Phishing emails disguised as sexual harassment complaints being sent by the federal agency US Equal Employment Opportunity Commission (EEOC) are being used to deliver the TrickBot banking Trojan.
The recipient, usually unsuspecting employees at large enterprises, receive an email from EEOC, the agency in charge of workplace discrimination. This phishing email contains a malicious attachment that the recipient is prompted to download. Once this malicious attachment is downloaded, the TrickBot trojan is dropped and the victim’s computer is infected.
“Personal Touch” Used To Persuade Recipient to Download Malicious Attachment
Cybercriminals use personal information collected from public profiles of social media platforms, such as LinkedIn, Twitter, Facebook, and information from other leaks to make each phishing email targeted. For example, the email will contain a target’s:
- the company they work for
- job titles
- phone numbers
Customizing a phishing email has shown to greatly increase chance that the recipient downloads the malicious attachment. Below is an example of the email from EEOC, the agency in charge of workplace discrimination.

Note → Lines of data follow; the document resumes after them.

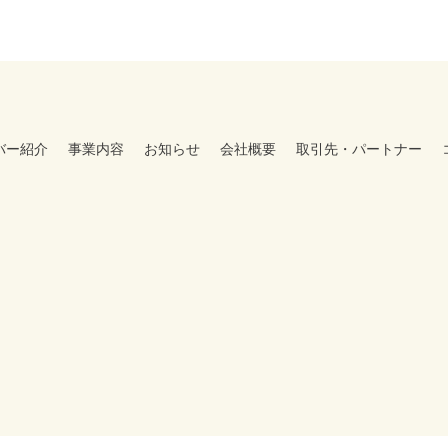
バー紹介
事業内容
お知らせ
会社概要
取引先・パートナー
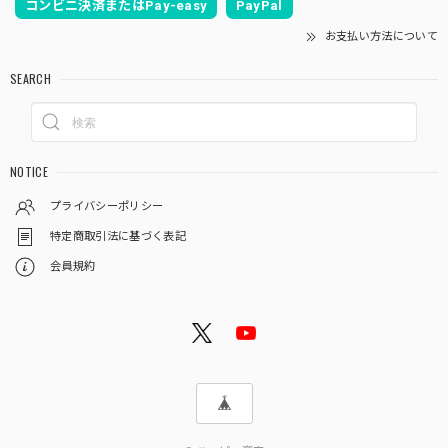
コンビニ決済またはPay-easy
PayPal
お支払い方法について
SEARCH
NOTICE
プライバシーポリシー
特定商取引法に基づく表記
会員規約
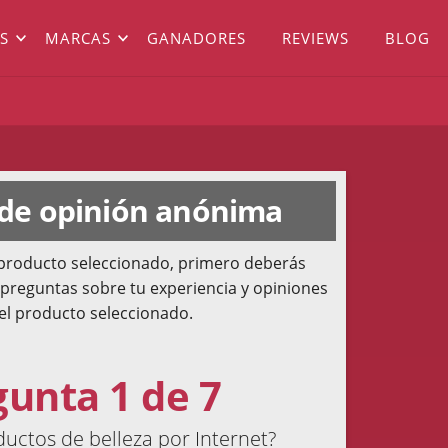
S
MARCAS
GANADORES
REVIEWS
BLOG
 de opinión anónima
l producto seleccionado, primero deberás
 preguntas sobre tu experiencia y opiniones
el producto seleccionado.
gunta 1 de 7
ctos de belleza por Internet?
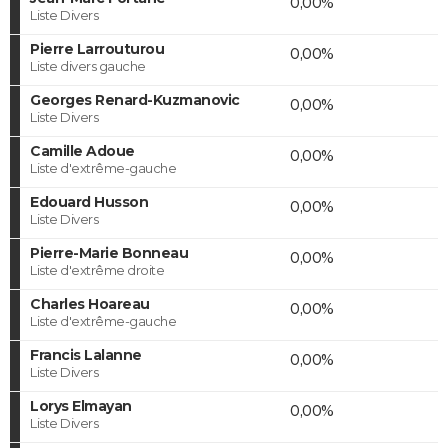
0,00%
Liste Divers
Pierre Larrouturou
0,00%
Liste divers gauche
Georges Renard-Kuzmanovic
0,00%
Liste Divers
Camille Adoue
0,00%
Liste d'extrême-gauche
Edouard Husson
0,00%
Liste Divers
Pierre-Marie Bonneau
0,00%
Liste d'extrême droite
Charles Hoareau
0,00%
Liste d'extrême-gauche
Francis Lalanne
0,00%
Liste Divers
Lorys Elmayan
0,00%
Liste Divers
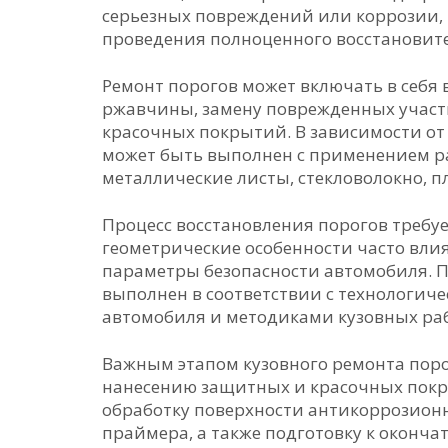
серьезных повреждений или коррозии, 
проведения полноценного восстановите
Ремонт порогов может включать в себя
ржавчины, замену поврежденных участк
красочных покрытий. В зависимости от 
может быть выполнен с применением р
металлические листы, стекловолокно, п
Процесс восстановления порогов требуе
геометрические особенности часто влия
параметры безопасности автомобиля. П
выполнен в соответствии с технологи
автомобиля и методиками кузовных раб
Важным этапом кузовного ремонта поро
нанесению защитных и красочных покры
обработку поверхности антикоррозион
праймера, а также подготовку к оконча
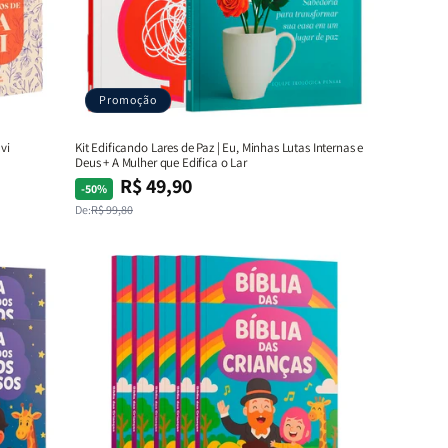
Promoção
vi
Kit Edificando Lares de Paz | Eu, Minhas Lutas Internas e
Deus + A Mulher que Edifica o Lar
R$ 49,90
Preço
Preço
-50%
normal
promocional
De:
R$ 99,80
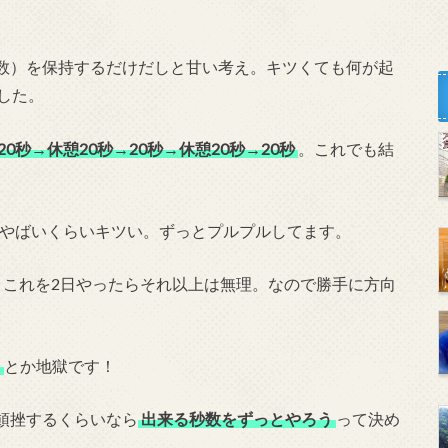
数）を保持するだけだしと甘い考え。キツくても何が起
した。
20秒→休憩20秒→20秒→休憩20秒→20秒
。これでも結
やばいくらいキツい。ずっとプルプルしてます。
。これを2日やったらそれ以上は無理。なので勝手に方向
）
とか地獄です！
頓挫するくらいなら
出来る秒数をずっとやろう
って決め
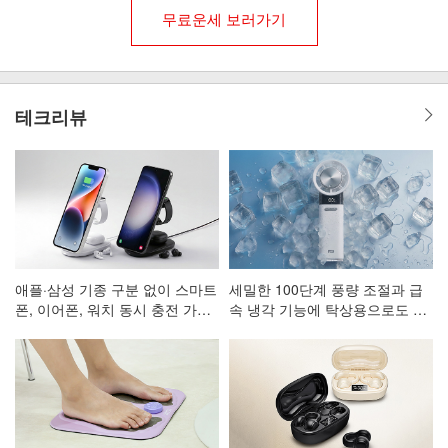
무료운세 보러가기
테크리뷰
애플·삼성 기종 구분 없이 스마트
세밀한 100단계 풍량 조절과 급
폰, 이어폰, 워치 동시 충전 가능
속 냉각 기능에 탁상용으로도 활
한 3in1 고속 무선 충전 거치대
용 가능한 휴대용 선풍기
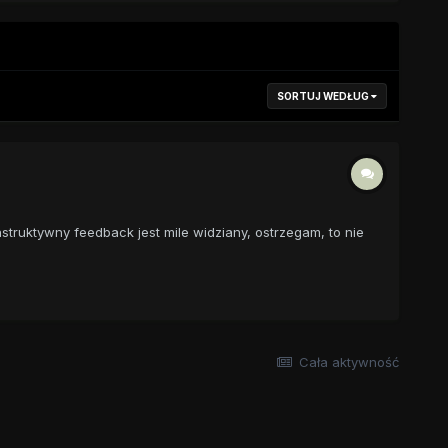
SORTUJ WEDŁUG
struktywny feedback jest mile widziany, ostrzegam, to nie
Cała aktywność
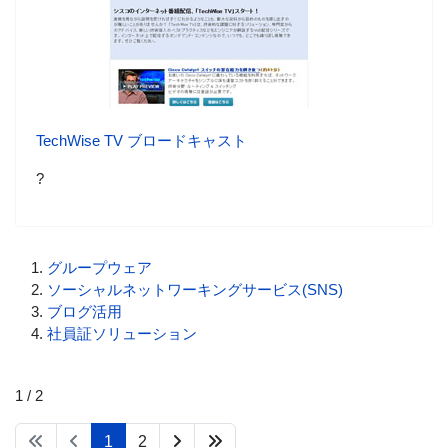
TechWise TV ブロードキャスト
?
グループウェア
ソーシャルネットワーキングサービス(SNS)
ブログ活用
社員証ソリューション
1 / 2
1
2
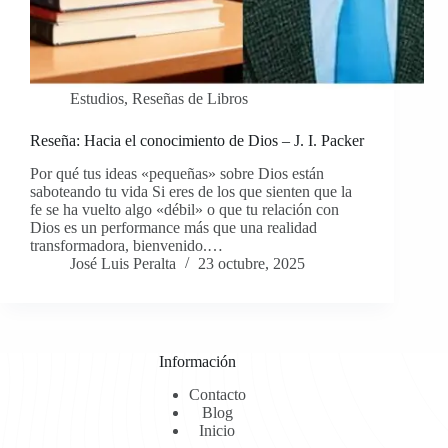
Estudios
,
Reseñas de Libros
Reseña: Hacia el conocimiento de Dios – J. I. Packer
Por qué tus ideas «pequeñas» sobre Dios están
saboteando tu vida Si eres de los que sienten que la
fe se ha vuelto algo «débil» o que tu relación con
Dios es un performance más que una realidad
transformadora, bienvenido.…
José Luis Peralta
23 octubre, 2025
Información
Contacto
Blog
Inicio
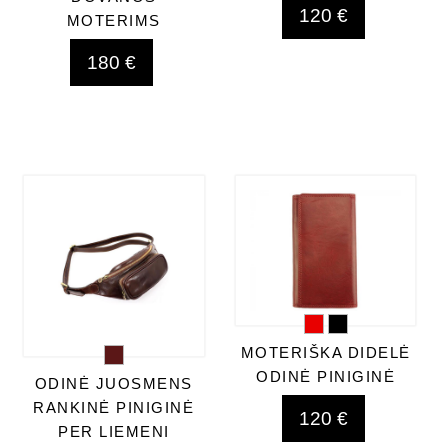
120 €
MOTERIMS
180 €
MOTERIŠKA DIDELĖ
ODINĖ PINIGINĖ
ODINĖ JUOSMENS
RANKINĖ PINIGINĖ
120 €
PER LIEMENI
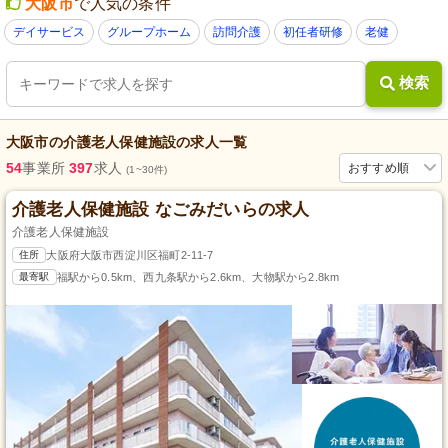
大阪市
で人気の条件
デイサービス
グループホーム
訪問介護
初任者研修
老健
検索
大阪市
の
介護老人保健施設
の求人一覧
54
事業所
397
求人
おすすめ順
(1~30件)
介護老人保健施設 なごみだいらの求人
介護老人保健施設
住所
大阪府大阪市西淀川区福町2-11-7
最寄駅
福駅から0.5km、西九条駅から2.6km、大物駅から2.8km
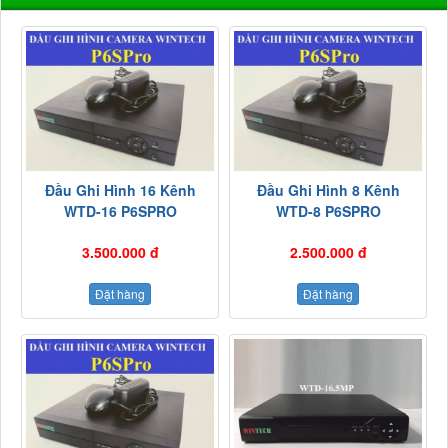
Đầu Ghi Hình 16 Kênh
Đầu Ghi Hình 8 Kênh
WTD-16 P6SPRO
WTD-8 P6SPRO
3.500.000 đ
2.500.000 đ
Đặt hàng
Đặt hàng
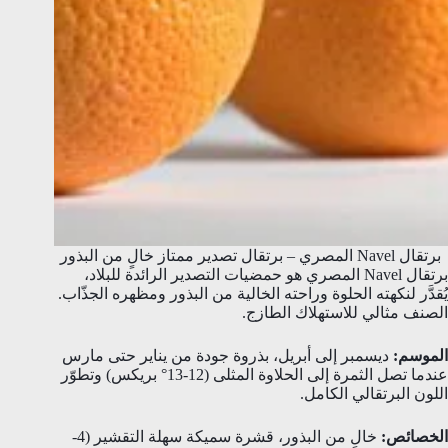
برتقال Navel المصري – برتقال تصدير ممتاز خالٍ من البذور
برتقال Navel المصري هو حمضيات التصدير الرائدة للبلاد،
يُقدَّر لنكهته الحلوة وراحته الخالية من البذور ومظهره الجذّاب.
الصنف مثالي للاستهلاك الطازج.
الموسم:
ديسمبر إلى أبريل، بذروة جودة من يناير حتى مارس
عندما تصل الثمرة إلى الحلاوة المثلى (12-13° بريكس) وتطوّر
اللون البرتقالي الكامل.
الخصائص:
خالٍ من البذور، قشرة سميكة سهلة التقشير (4-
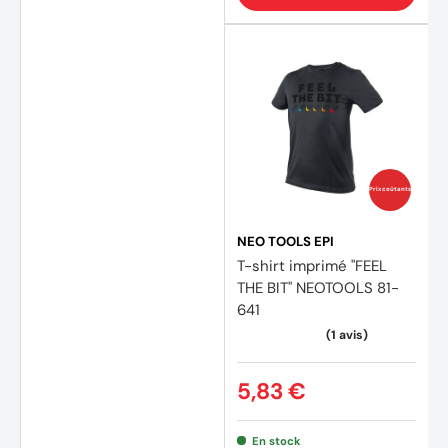
Prix coûtants
NEO TOOLS EPI
T-shirt imprimé "FEEL
THE BIT" NEOTOOLS 81-
641
5,83 €
En stock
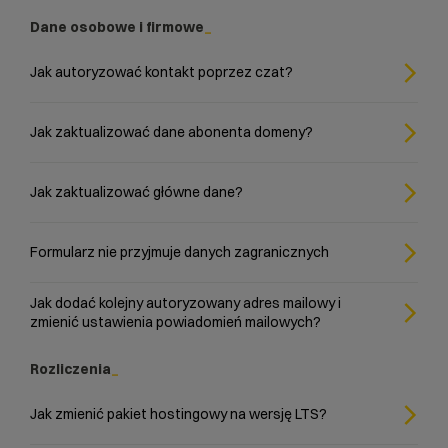
Dane osobowe i firmowe
Jak autoryzować kontakt poprzez czat?
Jak zaktualizować dane abonenta domeny?
Jak zaktualizować główne dane?
Formularz nie przyjmuje danych zagranicznych
Jak dodać kolejny autoryzowany adres mailowy i
zmienić ustawienia powiadomień mailowych?
Rozliczenia
Jak zmienić pakiet hostingowy na wersję LTS?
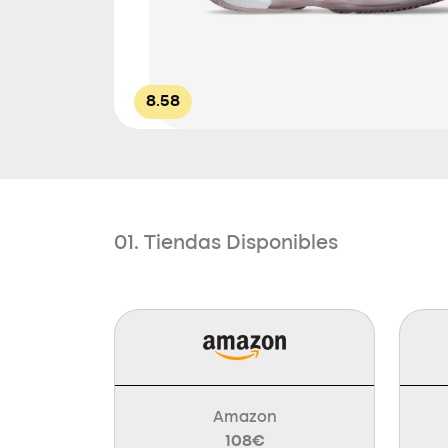
8.58
01. Tiendas Disponibles
Amazon
108€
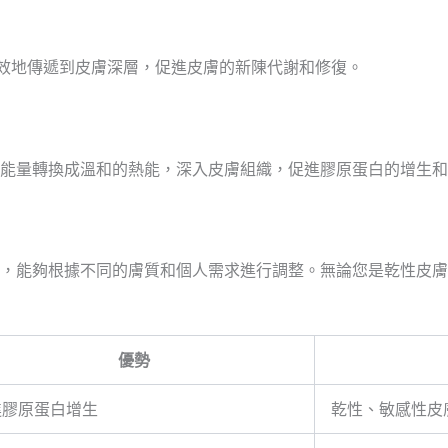
能量有效地傳遞到皮膚深層，促進皮膚的新陳代謝和修復。
能量轉換成溫和的熱能，深入皮膚組織，促進膠原蛋白的增生和
治療方案，能夠根據不同的膚質和個人需求進行調整。無論您是乾性
優勢
進膠原蛋白增生
乾性、敏感性皮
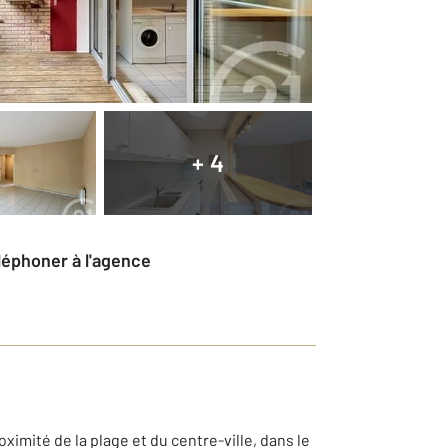
+ 4
éléphoner à l'agence
mité de la plage et du centre-ville, dans le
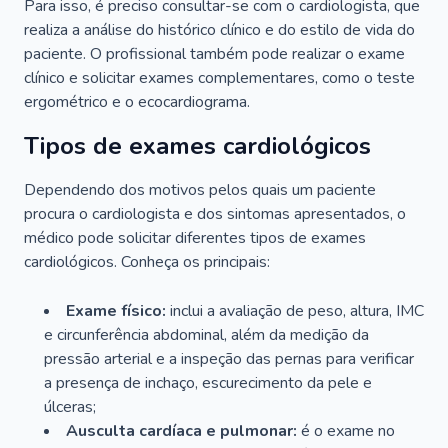
Para isso, é preciso consultar-se com o cardiologista, que
realiza a análise do histórico clínico e do estilo de vida do
paciente. O profissional também pode realizar o exame
clínico e solicitar exames complementares, como o teste
ergométrico e o ecocardiograma.
Tipos de exames cardiológicos
Dependendo dos motivos pelos quais um paciente
procura o cardiologista e dos sintomas apresentados, o
médico pode solicitar diferentes tipos de exames
cardiológicos. Conheça os principais:
Exame físico:
inclui a avaliação de peso, altura, IMC
e circunferência abdominal, além da medição da
pressão arterial e a inspeção das pernas para verificar
a presença de inchaço, escurecimento da pele e
úlceras;
Ausculta cardíaca e pulmonar:
é o exame no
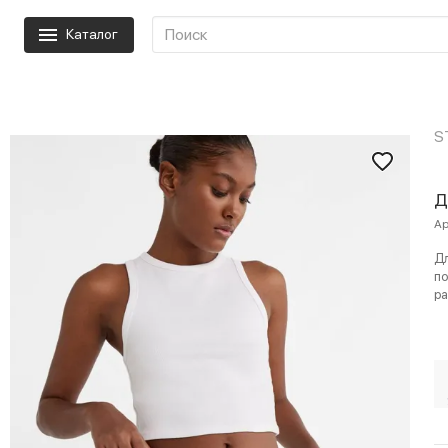
Каталог
S
Д
Ар
Дл
по
ра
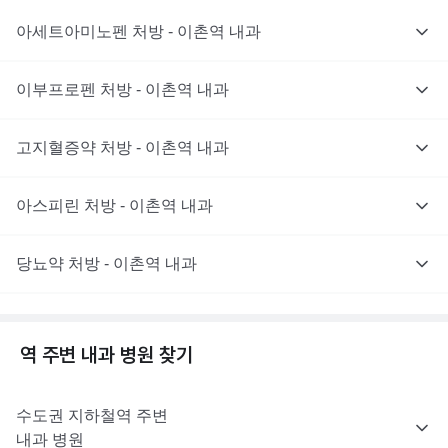
아세트아미노펜 처방 - 이촌역 내과
이부프로펜 처방 - 이촌역 내과
고지혈증약 처방 - 이촌역 내과
아스피린 처방 - 이촌역 내과
당뇨약 처방 - 이촌역 내과
역 주변
내과
병원 찾기
수도권
지하철역 주변
내과
병원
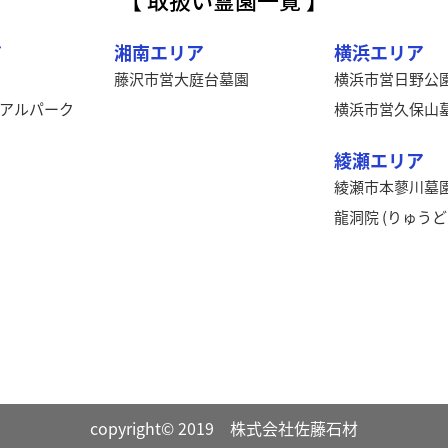
ア
湘南エリア
横浜エリア
藤沢市営大庭台墓園
横浜市営日野公
アルパーク
横浜市営久保山
綾瀬エリア
綾瀬市本蓼川墓
龍洞院 (りゅうど
copyright© 2019 株式会社佐藤石材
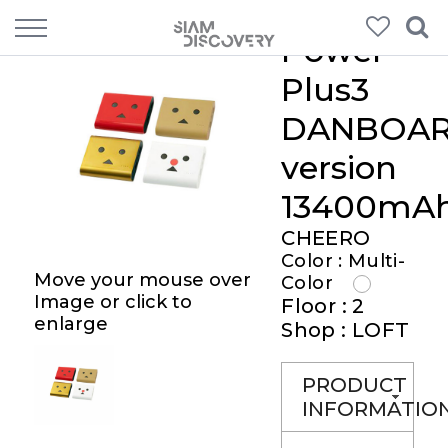
Power
Plus3
DANBOA
version
13400mA
CHEERO
Color : Multi-
Move your mouse over
Color
Image or click to
Floor : 2
enlarge
Shop : LOFT
PRODUCT
INFORMATIO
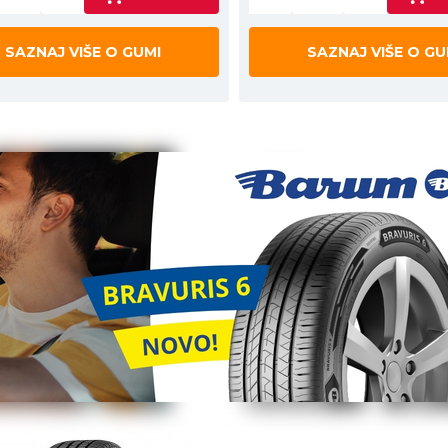
SAZNAJ VIŠE O GUMI
SAZNAJ VIŠE O GU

Targeted Attacks The New Norm
Nearly all successful cyberattacks include a social engineering component that customizes phishing emails in order to make them more convincing. The effectiveness of a phishing campaign significantly increases when emails include information on each recipient.
Defense technologies like anti-virus and firewalls are helpless against phishing emails because they are not able to eliminate human error. In other words, these defense solutions cannot stop a user from downloading the malicious file.
Content Disarm Technology (CDR) is an effective tool against phishing emails because it ensures that all files are clean before entering a system. Even if a recipient is deceived by the phishing email, when they click to download the malicious attachment, CDR technology will detect, disarm and clean the file before it is opened. In the case of EEOC sexual harassment emails, CDR technology would be able to detect the malicious file containing TrickBot trojan before it harms the recipient.